Par Christian Kazumba*
Le secteur bancaire subsaharien affiche des performances commerciales très en retrait de son homologue d’Europe de l’ouest, sur des ratios dont l’impact en termes de développement économique et social ne souffre d’aucune contestation possible.
Ainsi, en Afrique noire, le taux de bancarisation ne dépasse pas 15 % en moyenne, contre plus de 98 % en France et en Allemagne. Les crédits bancaires accordés à l’économie n’y représentent que 22% du PIB, alors qu’ils se situent à plus de 90 % pour les deux pays phares de la zone euro.Pour autant, le retard des établissements financiers subsahariens par rapport à leurs homologues du vieux continent s’impose-t-il comme une conclusion sans appel ?15 années passées dans le secteur bancaire français et 6 sur le continent, en tant que prestataire de grands groupes panafricains, m’autorisent à prendre un peu de recul et à répondre par la négative à cette interrogation.De plus, cette expérience me permet également d’écarter avec force une méthodologie erronée, mais pourtant partagée par beaucoup d’investisseurs européens : globaliser l’Afrique et la réduire à une masse monolithique.
En conséquence, l’analyse très synthétique qui suit découle exclusivement de mes observations au Mali, au Burkina Faso et au Togo et ne présume donc pas des réalités des autres pays.De manière très concrète, mon constat de la situation sur le terrain s’articule en trois points principaux :
Une digitalisation des canaux de distribution beaucoup plus avancée coté subsaharien
Selon la BCEAO, le « mobile money » progresse de 60% par an au Mali.

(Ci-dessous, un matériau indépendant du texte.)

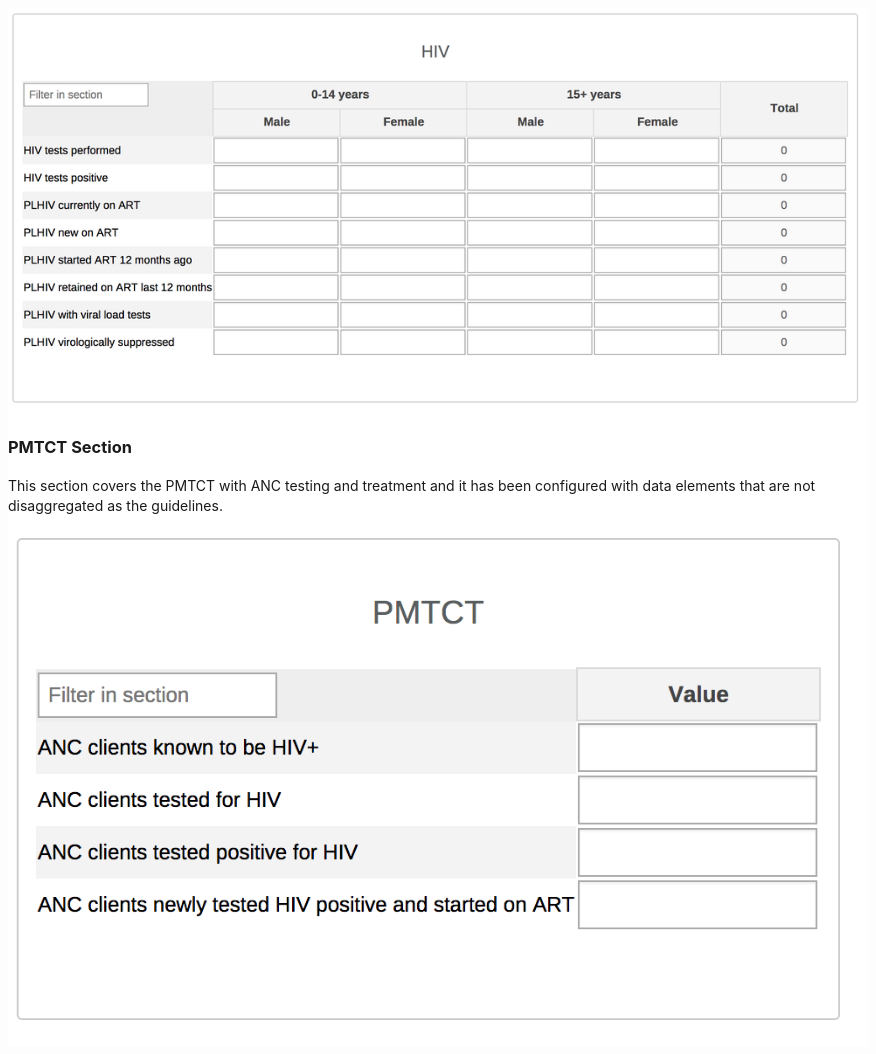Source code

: ![](resources/images/HIVPKG1.png)

### PMTCT Section

This section covers the PMTCT with ANC testing and treatment and it has been configured with data elements that are not disaggregated as the guidelines.

![](resources/images/HIVPKG2.png)
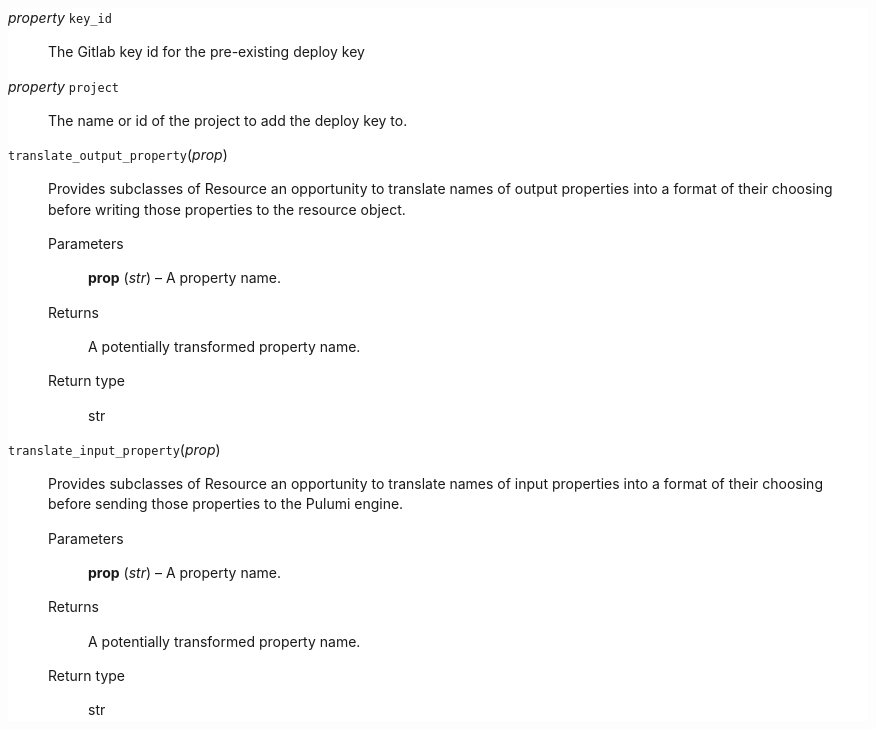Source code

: <dl class="py method">
<dt id="pulumi_gitlab.DeployKeyEnable.key_id">
<em class="property">property </em><code class="sig-name descname">key_id</code><a class="headerlink" href="#pulumi_gitlab.DeployKeyEnable.key_id" title="Permalink to this definition"></a></dt>
<dd><p>The Gitlab key id for the pre-existing deploy key</p>
</dd></dl>

<dl class="py method">
<dt id="pulumi_gitlab.DeployKeyEnable.project">
<em class="property">property </em><code class="sig-name descname">project</code><a class="headerlink" href="#pulumi_gitlab.DeployKeyEnable.project" title="Permalink to this definition"></a></dt>
<dd><p>The name or id of the project to add the deploy key to.</p>
</dd></dl>

<dl class="py method">
<dt id="pulumi_gitlab.DeployKeyEnable.translate_output_property">
<code class="sig-name descname">translate_output_property</code><span class="sig-paren">(</span><em class="sig-param"><span class="n">prop</span></em><span class="sig-paren">)</span><a class="headerlink" href="#pulumi_gitlab.DeployKeyEnable.translate_output_property" title="Permalink to this definition"></a></dt>
<dd><p>Provides subclasses of Resource an opportunity to translate names of output properties
into a format of their choosing before writing those properties to the resource object.</p>
<dl class="field-list simple">
<dt class="field-odd">Parameters</dt>
<dd class="field-odd"><p><strong>prop</strong> (<em>str</em>) – A property name.</p>
</dd>
<dt class="field-even">Returns</dt>
<dd class="field-even"><p>A potentially transformed property name.</p>
</dd>
<dt class="field-odd">Return type</dt>
<dd class="field-odd"><p>str</p>
</dd>
</dl>
</dd></dl>

<dl class="py method">
<dt id="pulumi_gitlab.DeployKeyEnable.translate_input_property">
<code class="sig-name descname">translate_input_property</code><span class="sig-paren">(</span><em class="sig-param"><span class="n">prop</span></em><span class="sig-paren">)</span><a class="headerlink" href="#pulumi_gitlab.DeployKeyEnable.translate_input_property" title="Permalink to this definition"></a></dt>
<dd><p>Provides subclasses of Resource an opportunity to translate names of input properties into
a format of their choosing before sending those properties to the Pulumi engine.</p>
<dl class="field-list simple">
<dt class="field-odd">Parameters</dt>
<dd class="field-odd"><p><strong>prop</strong> (<em>str</em>) – A property name.</p>
</dd>
<dt class="field-even">Returns</dt>
<dd class="field-even"><p>A potentially transformed property name.</p>
</dd>
<dt class="field-odd">Return type</dt>
<dd class="field-odd"><p>str</p>
</dd>
</dl>
</dd></dl>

Si 13 % seulement des maliens de plus de 15 ans possédaient un compte bancaire en 2016, ce taux passe à 45 % en incluant les portefeuilles électroniques. Je peux aisément témoigner que le téléphone portable constitue aujourd’hui un moyen de paiement et de transfert d’argent incontournable à Lomé, Bamako, Ouagadougou ou Bobo Dioulasso… Un sens de l’innovation plus marqué au sud du Sahara…
Si les exemples peuvent être multipliés, le premier qui me vient à l’esprit porte le nom d’Agency banking. Ce concept, né au Kenya, mais déployé aussi au Mali et au Burkina, favorise le partenariat entre les établissements financiers et les commerçants de proximité (boutiques, « maquis » etc.) afin que le titulaire du compte puisse y réaliser librement ses opérations de caisse (dépôt et retrait). …Mais un « mindset » beaucoup moins orienté client qu’en France
S’il est un sujet sur lequel les banques locales doivent progresser, c’est bel et bien celui de la relation clientèle. On citera par exemple le « KYC », nécessitant la collecte et la mise à jour d’informations clientèle à des fins commerciales et de compliance, indispensables dans des pays ou les changements de numéros de téléphone sont fréquents et où l’adressage est complexe. Par ailleurs, beaucoup d’établissements financiers se fixent pour objectif de désengorger leur réseau d’agences physiques, mais ne mettent pas suffisamment l’accent sur la mise en place de centres de contact (téléphone, réseaux sociaux et emails) permettant la délivrance d’informations immédiates et fiables à leurs clients. Mon vécu professionnel en termes d’encadrement, d’organisation et de business development de structures implantées de part et d’autre de la méditerranée m’a convaincu de l’avance des pays africains dans le domaine de la digitalisation des services financiers.Le secteur bancaire international vit un tournant historique, car la menace d’opérateurs de téléphonie mobile et de « GAFA », empiétant de plus en plus sur son territoire, se précise.La cible du retail banking subsaharien est jeune (deux tiers des populations en Afrique de l’Ouest ont moins de 25 ans) et donc très réceptive aux nouvelles technologies. Par ailleurs, sa faible bancarisation représente un potentiel de développement sans équivalent sur la planète et l’a écarté de l’influence d’une « banque de réseau » pouvant être considérée comme mal adaptée à une dématérialisation massive.
En passant directement du « cash » au téléphone portable, et en sautant l’étape d’une monétique (chéquiers et cartes) coûteuse et dont l’ajustement à l’environnement « online » ne tombe pas sous le sens, l’Afrique montre la voie.
Elle a l’occasion unique d’imposer aux autres continents un nouveau modèle d’inclusion financière et de distribution des services financiers parfaitement en phase avec la modernité et l’évolution des technologies.
*A propos de l’auteur
Christian Kazumba est Conseil en Management, Organisation et Développement commercial pour des entreprises implantées en Afrique.
Franco-congolais et formé en France, il a été durant 9 ans Directeur du service clients, puis Directeur du développement de l’une des principales banques on-line à Paris.Il a également exercé, durant plus de six ans, des fonctions managériales, à des postes de Direction, au Maroc, au Mali, au Burkina Faso et au Togo.